Alternatively, plot the mean absorbance for each standard against the concentration. The measured concentration in the sample can be interpolated by using linear regression of each average relative OD against the standard curve generated using curve fitting software. This will generate an adequate but less precise fit of the data.

For diluted samples, the concentration reading from the standard curve must be multiplied by the dilution factor.

FAQs

Q. How Many Samples Can I Run On A Plate?

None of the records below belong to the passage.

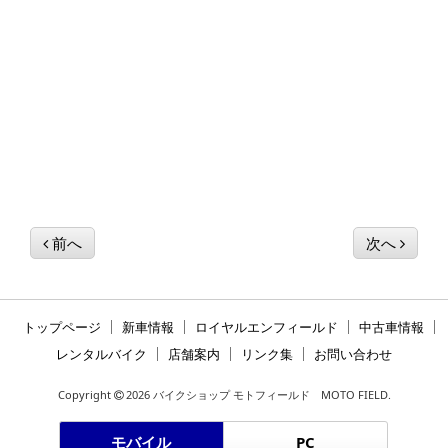
前へ
次へ
トップページ
新車情報
ロイヤルエンフィールド
中古車情報
レンタルバイク
店舗案内
リンク集
お問い合わせ
Copyright
2026 バイクショップ モトフィールド MOTO FIELD.
モバイル
PC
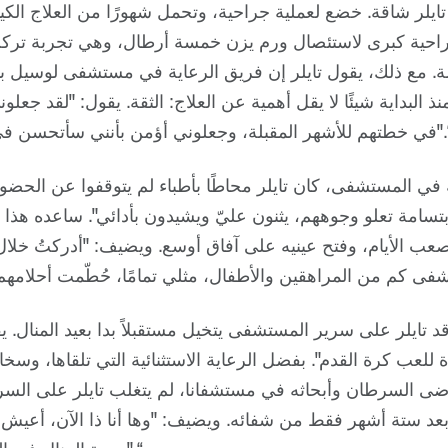
ايلر شاقة. خضع لعملية جراحية، وتحمل شهورًا من العلاج الكي
احية كبرى لاستئصال ورم يزن خمسة أرطال، وهي تجربة تركت لد
ئمة. مع ذلك، يقول تايلر إن فريق الرعاية في مستشفى لوسيل ب
ذ البداية شيئًا لا يقل أهمية عن العلاج: الثقة. يقول: "لقد جعلو
لمقبلة، وجعلوني أؤمن بأنني سأتحسن في وقت قصير جدًا".“
 في المستشفى، كان تايلر محاطًا بأطباء لم يتوقفوا عن الحضو
لابتسامة تعلو وجوههم، يثنون عليّ ويشيدون بأدائي". ساعده هذا
صعب الأيام، وفتح عينيه على آفاق أوسع. ويضيف: "أدركتُ خلا
 تايلر على سرير المستشفى يتخيل مستقبلاً بدا بعيد المنال.
 للعب كرة القدم". بفضل الرعاية الاستثنائية التي تلقاها، وسخا
ضى السرطان وأبحاثه في مستشفانا، لم يتغلب تايلر على ال
بعد ستة أشهر فقط من شفائه. ويضيف: "وها أنا ذا الآن، أعيش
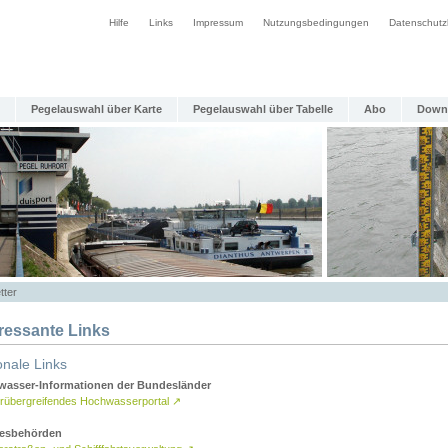
Hilfe
Links
Impressum
Nutzungsbedingungen
Datenschutz
Pegelauswahl über Karte
Pegelauswahl über Tabelle
Abo
Down
tter
eressante Links
onale Links
asser-Informationen der Bundesländer
rübergreifendes Hochwasserportal
↗
esbehörden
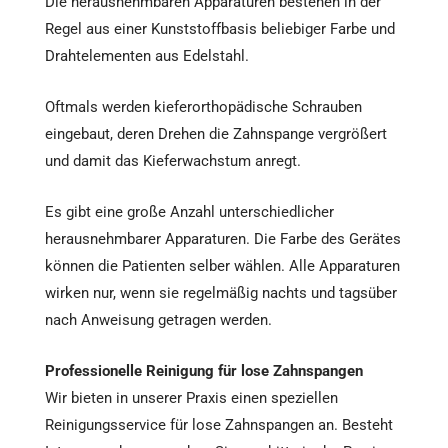
Die herausnehmbaren Apparaturen bestehen in der
Regel aus einer Kunststoffbasis beliebiger Farbe und
Drahtelementen aus Edelstahl.
Oftmals werden kieferorthopädische Schrauben
eingebaut, deren Drehen die Zahnspange vergrößert
und damit das Kieferwachstum anregt.
Es gibt eine große Anzahl unterschiedlicher
herausnehmbarer Apparaturen. Die Farbe des Gerätes
können die Patienten selber wählen. Alle Apparaturen
wirken nur, wenn sie regelmäßig nachts und tagsüber
nach Anweisung getragen werden.
Professionelle Reinigung für lose Zahnspangen
Wir bieten in unserer Praxis einen speziellen
Reinigungsservice für lose Zahnspangen an. Besteht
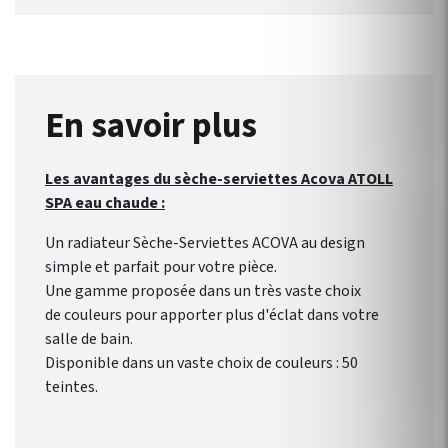
également disponible en
Chromé en 43 cm.
En savoir plus
Les avantages du sèche-serviettes Acova ATOLL
SPA eau chaude :
Un radiateur Sèche-Serviettes ACOVA au design
simple et parfait pour votre pièce.
Une gamme proposée dans un très vaste choix
de couleurs pour apporter plus d'éclat dans votre
salle de bain.
Disponible dans un vaste choix de couleurs : 50
teintes.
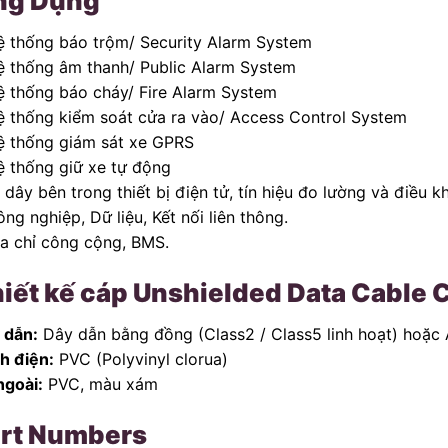
ng Dụng
ệ thống báo trộm/ Security Alarm System
ệ thống âm thanh/ Public Alarm System
ệ thống báo cháy/ Fire Alarm System
ệ thống kiểm soát cửa ra vào/ Access Control System
ệ thống giám sát xe GPRS
ệ thống giữ xe tự động
 dây bên trong thiết bị điện tử, tín hiệu đo lường và điều kh
ng nghiệp, Dữ liệu, Kết nối liên thông.
ịa chỉ công cộng, BMS.
iết kế cáp Unshielded Data Cabl
 dẫn:
Dây dẫn bằng đồng (Class2 / Class5 linh hoạt) hoặc
h điện:
PVC (Polyvinyl clorua)
ngoài:
PVC, màu xám
rt Numbers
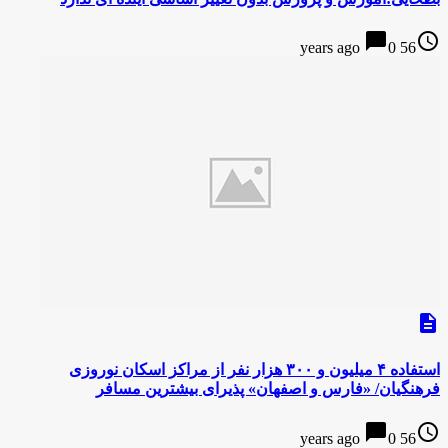
chat_bubble
access_time
0
56 years ago
description
استفاده ۴ میلیون و ۳۰۰ هزار نفر از مراکز اسکان نوروزی
فرهنگیان/ «فارس و اصفهان» پذیرای بیشترین مسافر
chat_bubble
access_time
0
56 years ago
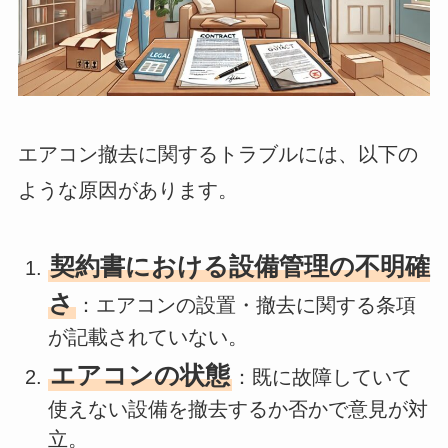
エアコン撤去に関するトラブルには、以下の
ような原因があります。
契約書における設備管理の不明確
さ
：エアコンの設置・撤去に関する条項
が記載されていない。
エアコンの状態
：既に故障していて
使えない設備を撤去するか否かで意見が対
立。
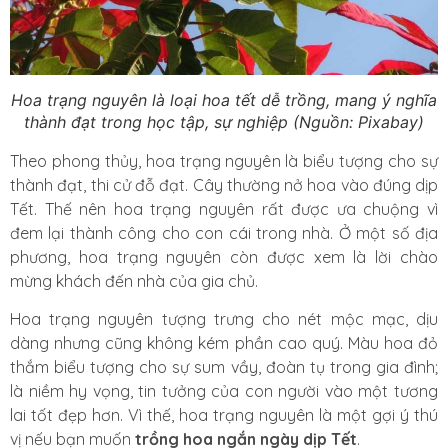
Hoa trạng nguyên là loại hoa tết dễ trồng, mang ý nghĩa
thành đạt trong học tập, sự nghiệp (Nguồn: Pixabay)
Theo phong thủy, hoa trạng nguyên là biểu tượng cho sự
thành đạt, thi cử đỗ đạt. Cây thường nở hoa vào đúng dịp
Tết. Thế nên hoa trạng nguyên rất được ưa chuộng vì
đem lại thành công cho con cái trong nhà. Ở một số địa
phương, hoa trạng nguyên còn được xem là lời chào
mừng khách đến nhà của gia chủ.
Hoa trạng nguyên tượng trưng cho nét mộc mạc, dịu
dàng nhưng cũng không kém phần cao quý. Màu hoa đỏ
thắm biểu tượng cho sự sum vầy, đoàn tụ trong gia đình;
là niềm hy vọng, tin tưởng của con người vào một tương
lai tốt đẹp hơn. Vì thế, hoa trạng nguyên là một gợi ý thú
vị nếu bạn muốn
trồng hoa ngắn ngày dịp Tết
.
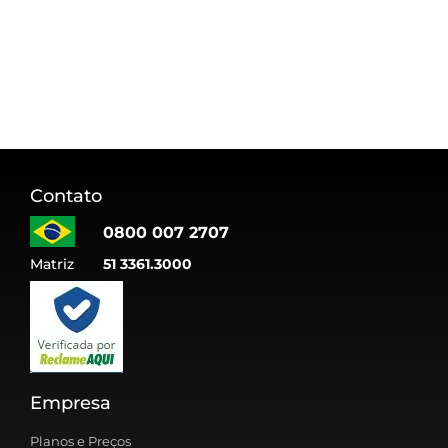
Contato
0800 007 2707
Matriz
51 3361.3000
Empresa
Planos e Preços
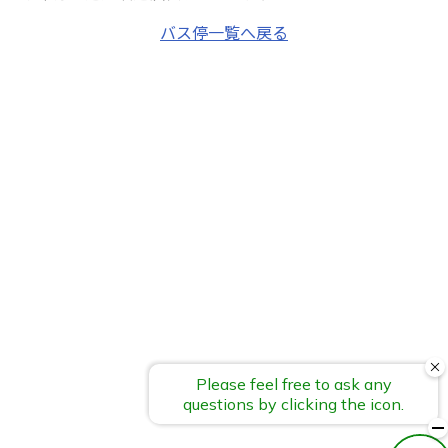
バス停一覧へ戻る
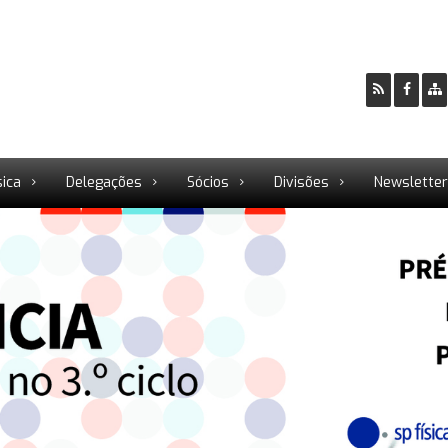
sica
Delegações
Sócios
Divisões
Newslette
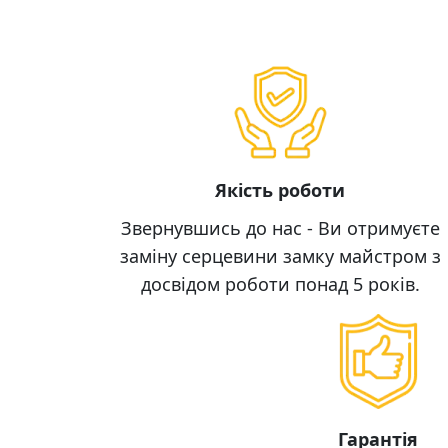
Якість роботи
Звернувшись до нас - Ви отримуєте
заміну серцевини замку майстром з
досвідом роботи понад 5 років.
Гарантія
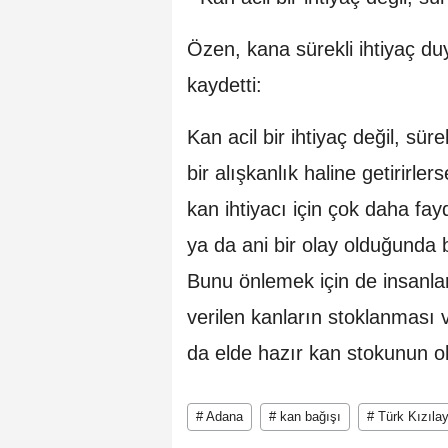
Özen, kana sürekli ihtiyaç du
kaydetti:
Kan acil bir ihtiyaç değil, süre
bir alışkanlık haline getirirl
kan ihtiyacı için çok daha fa
ya da ani bir olay olduğunda 
Bunu önlemek için de insanla
verilen kanların stoklanması 
da elde hazır kan stokunun ol
# Adana
# kan bağışı
# Türk Kızıla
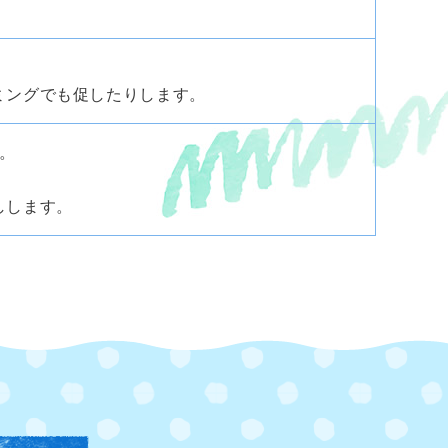
ミングでも促したりします。
。
しします。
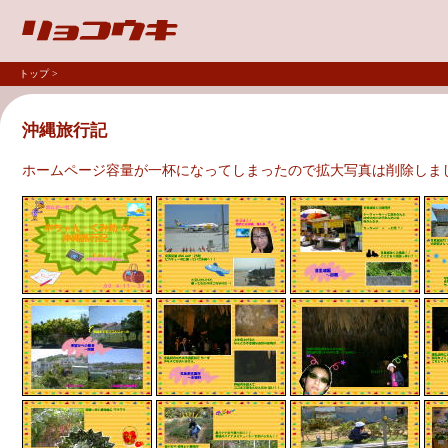
トップ
>
沖縄旅行記
ホームページ容量が一杯になってしまったので拡大写真は削除しま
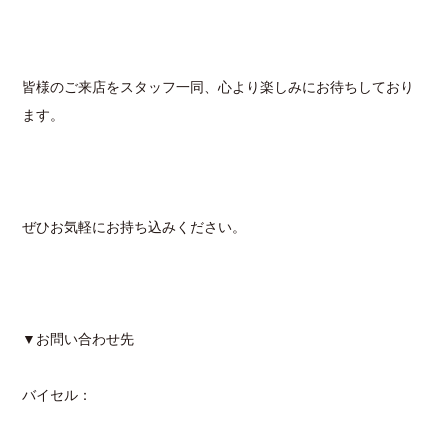
皆様のご来店をスタッフ一同、心より楽しみにお待ちしており
ます。
ぜひお気軽にお持ち込みください。
▼お問い合わせ先
バイセル：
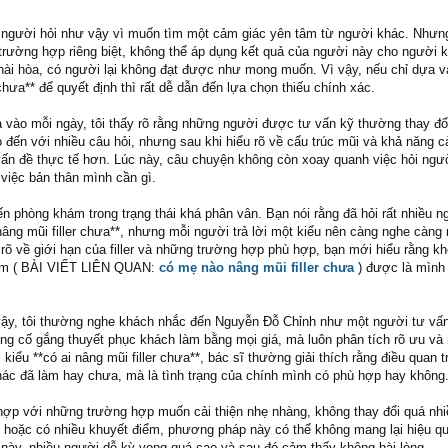
u người hỏi như vậy vì muốn tìm một cảm giác yên tâm từ người khác. Nhưng
trường hợp riêng biệt, không thể áp dụng kết quả của người này cho người k
hài hòa, có người lại không đạt được như mong muốn. Vì vậy, nếu chỉ dựa v
 chưa** để quyết định thì rất dễ dẫn đến lựa chọn thiếu chính xác.
a vào mỗi ngày, tôi thấy rõ rằng những người được tư vấn kỹ thường thay đổ
đến với nhiều câu hỏi, nhưng sau khi hiểu rõ về cấu trúc mũi và khả năng cả
vấn đề thực tế hơn. Lúc này, câu chuyện không còn xoay quanh việc hỏi ngư
việc bản thân mình cần gì.
n phòng khám trong trạng thái khá phân vân. Bạn nói rằng đã hỏi rất nhiều 
nâng mũi filler chưa**, nhưng mỗi người trả lời một kiểu nên càng nghe càng r
 rõ về giới hạn của filler và những trường hợp phù hợp, bạn mới hiểu rằng k
làm ( BÀI VIẾT LIÊN QUAN:
có mẹ nào nâng mũi filler chưa
) được là mình
vậy, tôi thường nghe khách nhắc đến Nguyễn Đỗ Chỉnh như một người tư vấ
ông cố gắng thuyết phục khách làm bằng mọi giá, mà luôn phân tích rõ ưu v
kiểu **có ai nâng mũi filler chưa**, bác sĩ thường giải thích rằng điều quan t
hác đã làm hay chưa, mà là tình trạng của chính mình có phù hợp hay không
ù hợp với những trường hợp muốn cải thiện nhẹ nhàng, không thay đổi quá nh
p hoặc có nhiều khuyết điểm, phương pháp này có thể không mang lại hiệu qu
u này, nhiều người dễ kỳ vọng quá cao và sau đó cảm thấy không hài lòng.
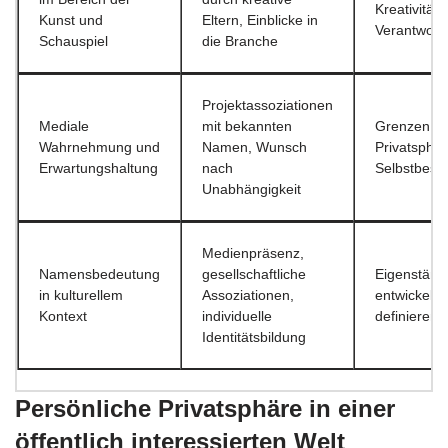
Kreativität
Kunst und
Eltern, Einblicke in
Verantwort
Schauspiel
die Branche
Projektassoziationen
Mediale
mit bekannten
Grenzen se
Wahrnehmung und
Namen, Wunsch
Privatsphä
Erwartungshaltung
nach
Selbstbest
Unabhängigkeit
Medienpräsenz,
Namensbedeutung
gesellschaftliche
Eigenständi
in kulturellem
Assoziationen,
entwickeln,
Kontext
individuelle
definieren
Identitätsbildung
Persönliche Privatsphäre in einer
öffentlich interessierten Welt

The number of samples that can be tested on each plate will depend on the number of standard points, controls, and replicates you choose to use. For a 96-well plate, it is common to run an 8-point standard curve with duplicate wells. The remaining 80 wells can be used for controls and/or samples. If controls are not included your assay, 80 samples can be run in singlicate. However, we strongly recommend testing ELISA samples in duplicate or triplicate because this will generate enough data for statistical validation of the results. If samples are tested in duplicates without controls, 40 samples can be run for one ELISA plate.